Extracted page text data:
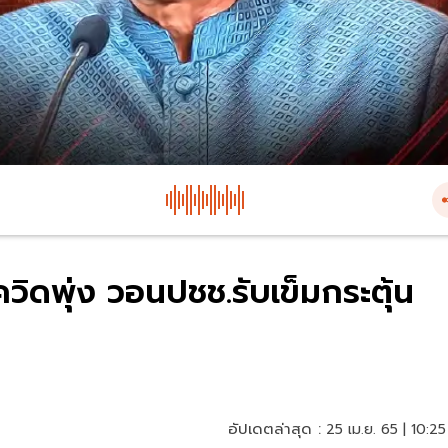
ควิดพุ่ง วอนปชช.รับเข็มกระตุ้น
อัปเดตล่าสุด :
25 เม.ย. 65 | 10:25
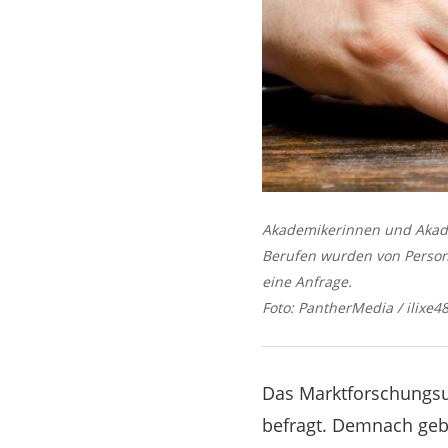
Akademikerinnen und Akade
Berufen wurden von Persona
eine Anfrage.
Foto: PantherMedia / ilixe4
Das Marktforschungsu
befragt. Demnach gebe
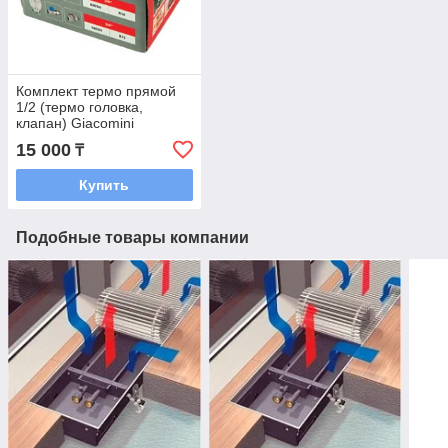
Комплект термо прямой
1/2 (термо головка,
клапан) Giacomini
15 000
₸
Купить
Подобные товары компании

* * *

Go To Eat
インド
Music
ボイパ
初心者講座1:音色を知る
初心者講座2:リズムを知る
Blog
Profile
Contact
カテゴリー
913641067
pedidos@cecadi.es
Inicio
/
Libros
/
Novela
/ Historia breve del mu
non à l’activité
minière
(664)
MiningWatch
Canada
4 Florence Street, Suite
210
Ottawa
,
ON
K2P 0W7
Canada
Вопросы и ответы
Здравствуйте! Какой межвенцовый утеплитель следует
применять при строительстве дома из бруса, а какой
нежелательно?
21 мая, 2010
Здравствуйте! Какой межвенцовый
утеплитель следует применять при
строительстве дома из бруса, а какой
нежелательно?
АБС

> **WHAT IS NEEDED**
Reproduce exactly the lines of the data above that run from the line with "ควิดพุ่ง วอนปชช.รับเข็มกระตุ้น" down to the line with "Подобные товары компании", both ends included. Pictures do not belong in the copy.

> **ANSWER BELOW**
ควิดพุ่ง วอนปชช.รับเข็มกระตุ้น
อัปเดตล่าสุด :
25 เม.ย. 65 | 10:25
Akademikerinnen und Akade
Berufen wurden von Persona
eine Anfrage.
Foto: PantherMedia / ilixe4
Das Marktforschungsu
befragt. Demnach gebe
Комплект термо прямой
1/2 (термо головка,
клапан) Giacomini
15 000
₸
Купить
Подобные товары компании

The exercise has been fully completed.